2. Related Work
This chapter reviews the technics related to deep learning object detectors, the designing pipeline of an object detector includes:
1.Purpose-oriented model architecture design (2.1, 2.2).
2.Training methods, which involve a broad range of topics, for example, the choice of quality training data and handling the inevitable over-fitting problems in deep learning studies. For object detection, a procedure called hard negative mining is especially crucial since unlike classification problem, the training process of an object detector will have a bunch of background samples (or called negative samples) and relative-small amount of positive samples, hard negative mining is the method for dealing with the unbalanced sample amount between positive and negative ones which may hurt the detector’s performance (2.3).
3.Post-processing procedure for eliminating the duplicated detection results (2.4).
2.1. Object Detectors
A popular benchmark for object detection is the Pascal Visual Object Class (VOC) challenge, the version released in 2012 [4] includes 11,530 images with 20 classes and 27,450 bounding box annotations in the training and validation dataset. Figure 2.1 shows the mAP (mean Average Precision) increasing trend for the Pascal VOC challenge, the first three methods are based on traditional visual descriptors like Histogram of Gradient (HOG) used in SVM-HOG and Scale-Invariant Feature Transform (SIFT) used in DPM-MKL.

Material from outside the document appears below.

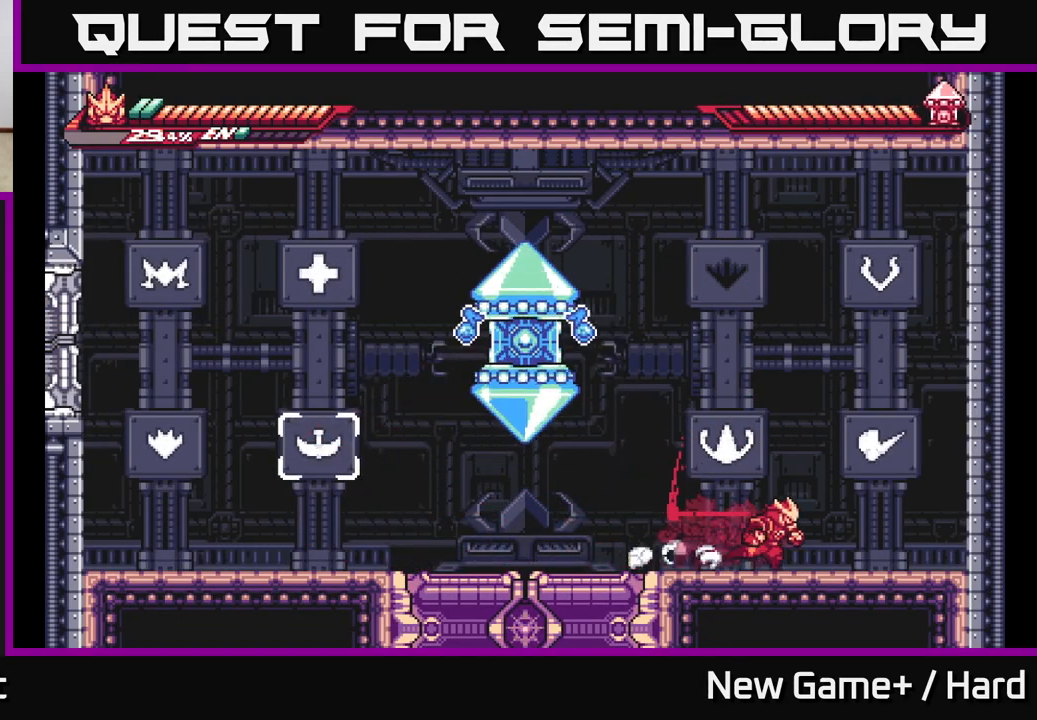
{"buttons": [], "left_stick": "left", "right_stick": "center", "events": [[333, "L2", "up"], [367, "left_stick", "left"]]}
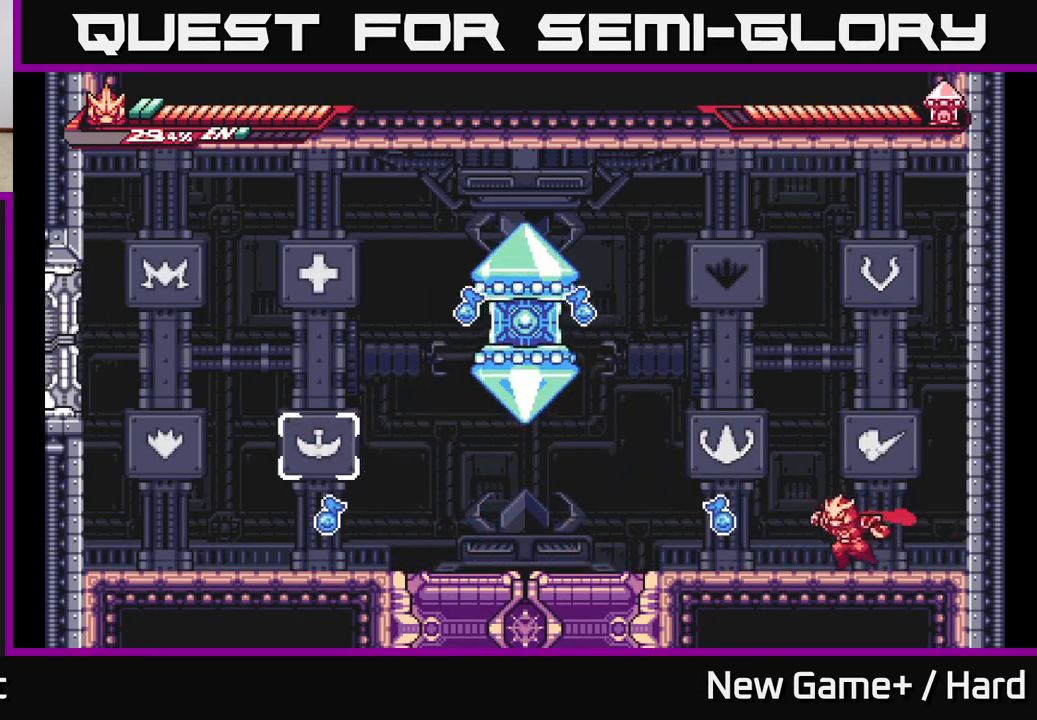
{"buttons": ["L2"], "left_stick": "right", "right_stick": "center", "events": [[50, "X", "down"], [83, "left_stick", "center"], [150, "X", "up"], [250, "left_stick", "right"], [483, "L2", "down"]]}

After 2013, deep learning-based detection methods almost dominate the Pascal VOC challenge, including Region-based Convolutional Neural Network (R-CNN) [5] and its extensions Fast R-CNN [6] and Faster R-CNN [7], SSD [8] and its extension DSSD [9], after 2017, the newly released state-of-the-art detectors are still improving their detecting ability but tend to shift to another more challenging benchmark MS COCO [10] which has 80 categories. The deep learning-based object detectors broke through the limitation of traditional detectors and made a tremendous improvement in mAP scores. This section will introduce several famous object detectors and related algorithms.

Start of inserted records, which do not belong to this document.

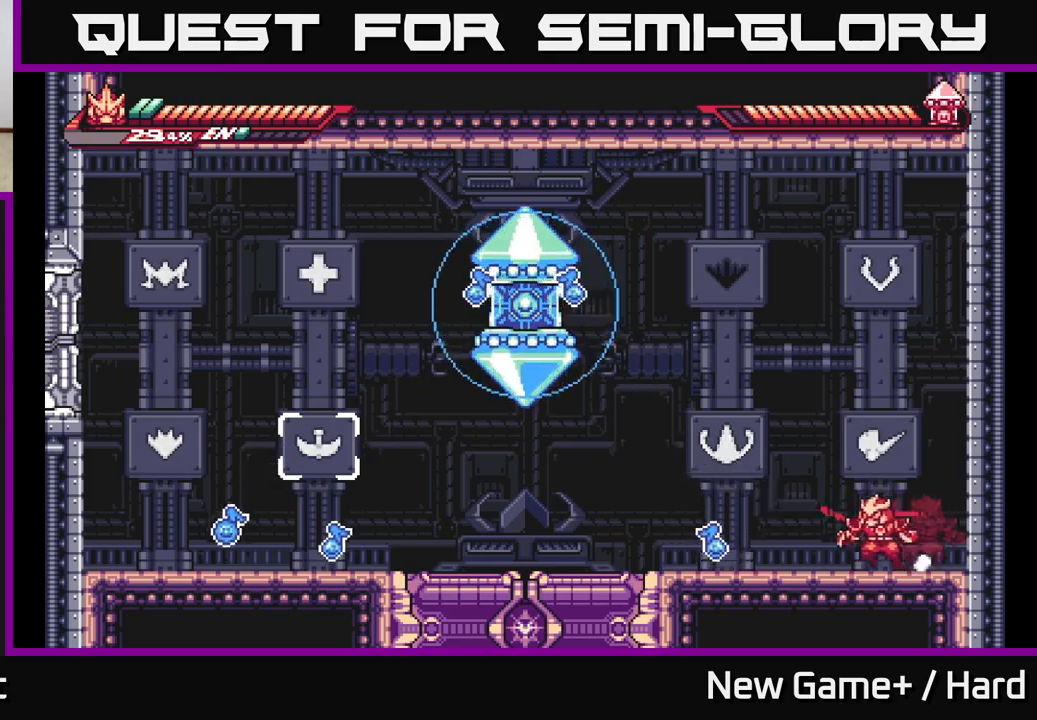
{"buttons": [], "left_stick": "left", "right_stick": "center", "events": [[17, "left_stick", "left"], [100, "A", "down"], [100, "X", "down"], [117, "A", "up"], [150, "L2", "up"], [167, "A", "down"], [167, "left_stick", "center"], [217, "X", "up"], [250, "A", "up"], [500, "left_stick", "left"]]}
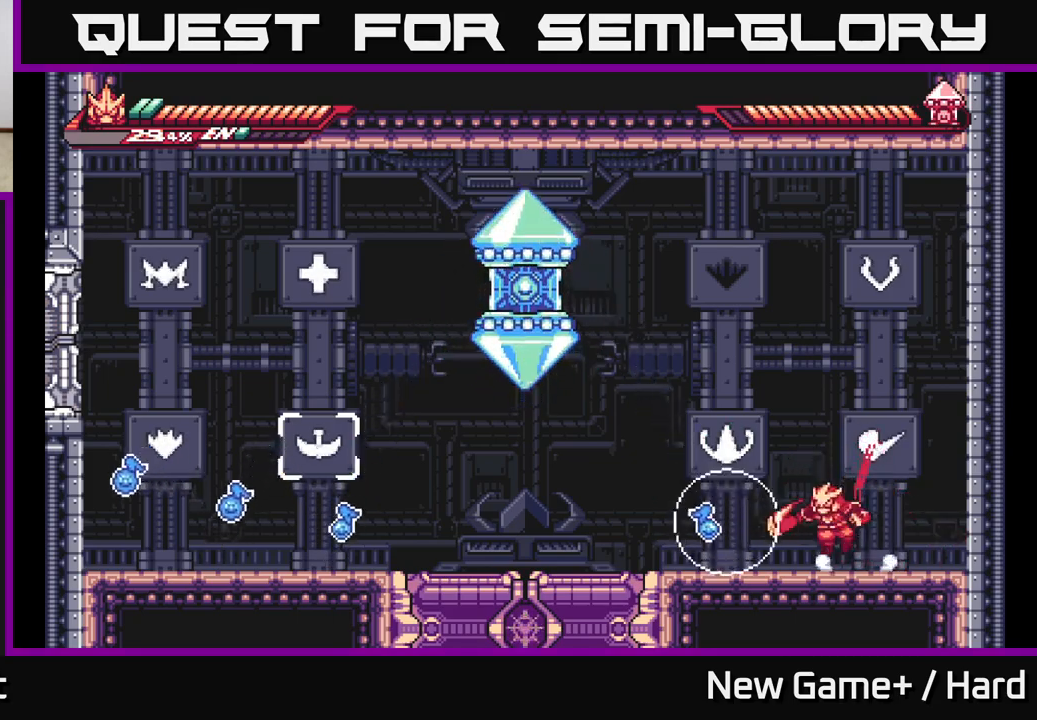
{"buttons": ["L2"], "left_stick": "left", "right_stick": "center", "events": [[50, "A", "down"], [67, "X", "down"], [150, "X", "up"], [150, "left_stick", "center"], [167, "A", "up"], [400, "left_stick", "left"], [433, "L2", "down"]]}
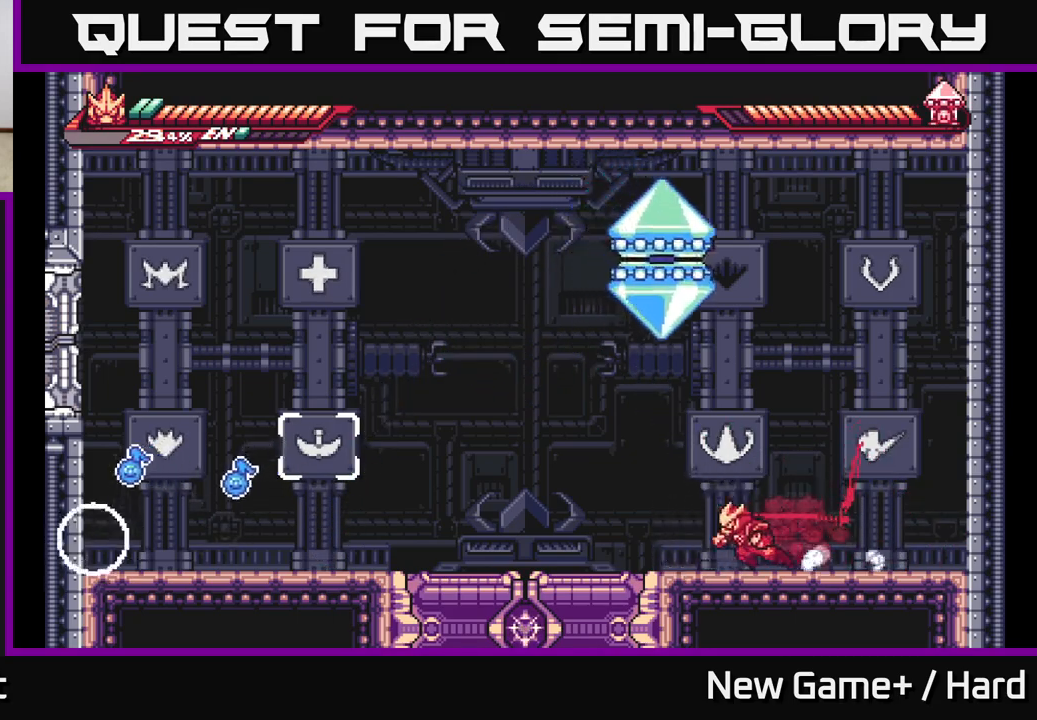
{"buttons": ["A"], "left_stick": "center", "right_stick": "center", "events": [[133, "L2", "up"], [150, "L2", "down"], [283, "A", "down"], [350, "left_stick", "right"], [367, "X", "down"], [400, "L2", "up"], [483, "X", "up"], [483, "left_stick", "center"]]}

Figure 2.1. The trend chart of mAP in the Pascal VOC 2012 object detection challenge, the statistics are obtained from either Pascal VOC official website or directly presented by paper authors. The training dataset might differ since some of the papers used an amplified training dataset.

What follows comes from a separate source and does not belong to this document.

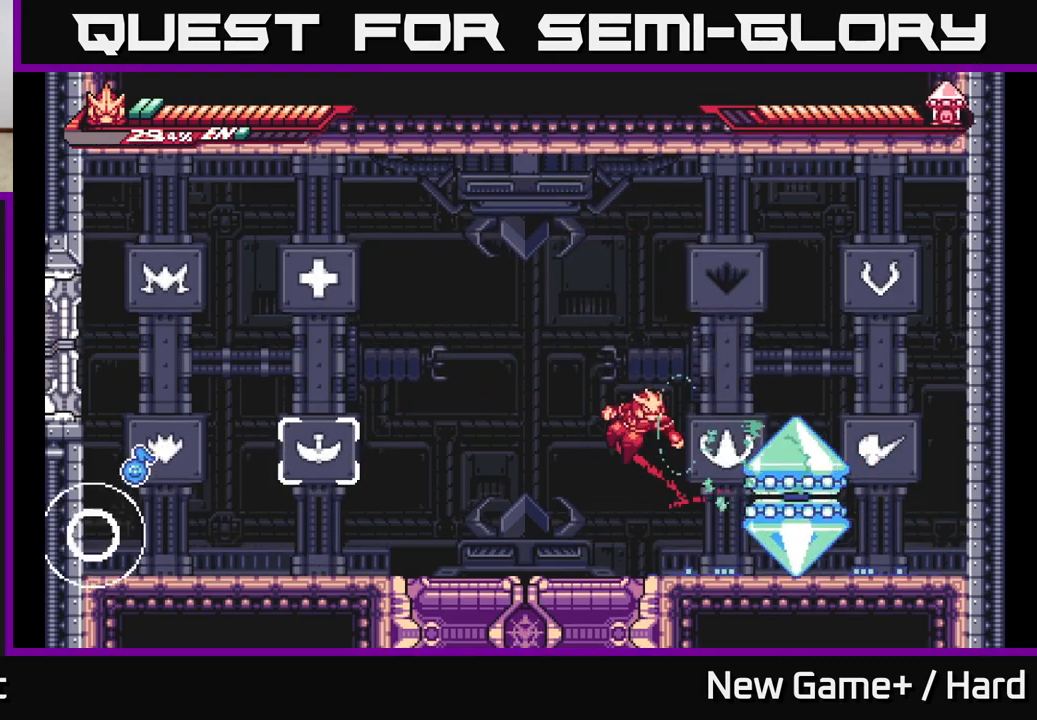
{"buttons": ["A"], "left_stick": "center", "right_stick": "center", "events": [[17, "A", "up"], [67, "A", "down"], [83, "X", "down"], [100, "A", "up"], [183, "X", "up"], [317, "X", "down"], [450, "X", "up"], [467, "A", "down"]]}
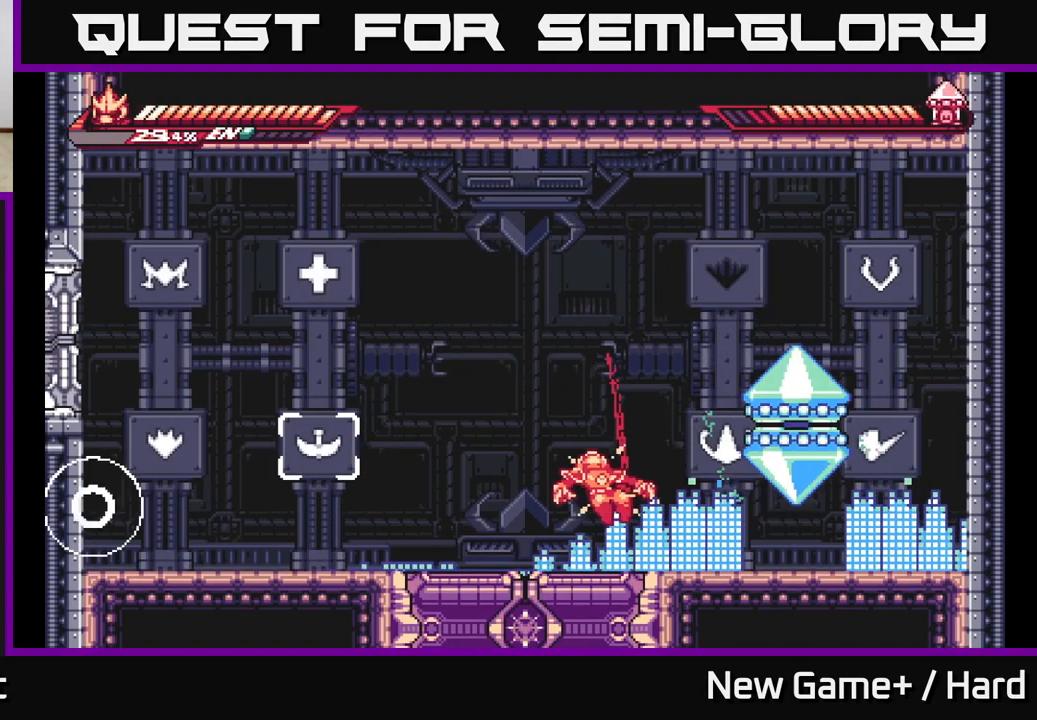
{"buttons": ["A", "L2"], "left_stick": "right", "right_stick": "center", "events": [[33, "X", "down"], [150, "X", "up"], [233, "left_stick", "left"], [283, "A", "up"], [283, "L2", "down"], [400, "left_stick", "right"], [433, "A", "down"]]}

2.1.1. Overview of Recent Trend
Recent object detectors can be categorized into two branches, One-Stage detectors, and Two-Stage detectors, one-stage detectors make the region proposal for finding Region Of Interests (ROI) and object classification at the same time, while two-stage detectors first find the ROI and feed those ROIs into the classification process. There is a trade-off between one-stage detectors and two-stage detectors, one-stage detectors tend to have lower computational cost and thus have faster processing speed, while two-stage detectors tend to have higher performance since the region proposal part is separated, which leads to better ROI qualities, result in better classification results and tighter bounding boxes.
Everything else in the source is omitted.